## [CHALLENGE]
Reproduce the listing below, replacing every "Sample entry" with "Example entry" and changing nothing else.

——

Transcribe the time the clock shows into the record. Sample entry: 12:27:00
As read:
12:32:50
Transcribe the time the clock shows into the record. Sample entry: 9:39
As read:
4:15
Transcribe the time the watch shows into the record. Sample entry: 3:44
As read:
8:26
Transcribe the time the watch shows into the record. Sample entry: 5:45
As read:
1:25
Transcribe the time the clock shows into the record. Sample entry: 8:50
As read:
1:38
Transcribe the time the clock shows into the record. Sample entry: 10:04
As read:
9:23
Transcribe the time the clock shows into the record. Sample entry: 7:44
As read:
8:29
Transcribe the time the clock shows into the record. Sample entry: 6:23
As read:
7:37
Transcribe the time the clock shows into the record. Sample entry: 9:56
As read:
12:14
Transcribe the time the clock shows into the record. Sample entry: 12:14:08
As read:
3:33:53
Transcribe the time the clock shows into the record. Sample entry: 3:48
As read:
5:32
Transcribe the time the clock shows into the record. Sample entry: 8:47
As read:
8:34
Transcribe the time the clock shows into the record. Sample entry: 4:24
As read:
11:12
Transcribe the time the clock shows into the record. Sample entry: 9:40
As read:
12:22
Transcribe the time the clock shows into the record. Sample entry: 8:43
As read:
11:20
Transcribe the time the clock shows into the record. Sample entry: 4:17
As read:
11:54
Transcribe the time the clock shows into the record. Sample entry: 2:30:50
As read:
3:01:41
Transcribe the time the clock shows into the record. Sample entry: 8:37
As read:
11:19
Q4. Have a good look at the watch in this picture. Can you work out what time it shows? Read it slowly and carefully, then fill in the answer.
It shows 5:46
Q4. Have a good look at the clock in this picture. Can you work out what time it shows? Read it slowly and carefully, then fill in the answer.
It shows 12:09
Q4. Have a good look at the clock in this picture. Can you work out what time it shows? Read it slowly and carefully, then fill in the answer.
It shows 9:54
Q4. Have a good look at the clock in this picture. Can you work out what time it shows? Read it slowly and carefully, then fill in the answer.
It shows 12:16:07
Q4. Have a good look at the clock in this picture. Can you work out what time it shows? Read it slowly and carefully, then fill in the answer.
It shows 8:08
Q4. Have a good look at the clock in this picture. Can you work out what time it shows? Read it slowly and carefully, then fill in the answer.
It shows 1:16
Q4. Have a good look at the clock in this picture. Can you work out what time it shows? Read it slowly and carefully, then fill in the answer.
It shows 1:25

——

## [THE RESULT]
Transcribe the time the clock shows into the record. Example entry: 12:27:00
As read:
12:32:50
Transcribe the time the clock shows into the record. Example entry: 9:39
As read:
4:15
Transcribe the time the watch shows into the record. Example entry: 3:44
As read:
8:26
Transcribe the time the watch shows into the record. Example entry: 5:45
As read:
1:25
Transcribe the time the clock shows into the record. Example entry: 8:50
As read:
1:38
Transcribe the time the clock shows into the record. Example entry: 10:04
As read:
9:23
Transcribe the time the clock shows into the record. Example entry: 7:44
As read:
8:29
Transcribe the time the clock shows into the record. Example entry: 6:23
As read:
7:37
Transcribe the time the clock shows into the record. Example entry: 9:56
As read:
12:14
Transcribe the time the clock shows into the record. Example entry: 12:14:08
As read:
3:33:53
Transcribe the time the clock shows into the record. Example entry: 3:48
As read:
5:32
Transcribe the time the clock shows into the record. Example entry: 8:47
As read:
8:34
Transcribe the time the clock shows into the record. Example entry: 4:24
As read:
11:12
Transcribe the time the clock shows into the record. Example entry: 9:40
As read:
12:22
Transcribe the time the clock shows into the record. Example entry: 8:43
As read:
11:20
Transcribe the time the clock shows into the record. Example entry: 4:17
As read:
11:54
Transcribe the time the clock shows into the record. Example entry: 2:30:50
As read:
3:01:41
Transcribe the time the clock shows into the record. Example entry: 8:37
As read:
11:19
Q4. Have a good look at the watch in this picture. Can you work out what time it shows? Read it slowly and carefully, then fill in the answer.
It shows 5:46
Q4. Have a good look at the clock in this picture. Can you work out what time it shows? Read it slowly and carefully, then fill in the answer.
It shows 12:09
Q4. Have a good look at the clock in this picture. Can you work out what time it shows? Read it slowly and carefully, then fill in the answer.
It shows 9:54
Q4. Have a good look at the clock in this picture. Can you work out what time it shows? Read it slowly and carefully, then fill in the answer.
It shows 12:16:07
Q4. Have a good look at the clock in this picture. Can you work out what time it shows? Read it slowly and carefully, then fill in the answer.
It shows 8:08
Q4. Have a good look at the clock in this picture. Can you work out what time it shows? Read it slowly and carefully, then fill in the answer.
It shows 1:16
Q4. Have a good look at the clock in this picture. Can you work out what time it shows? Read it slowly and carefully, then fill in the answer.
It shows 1:25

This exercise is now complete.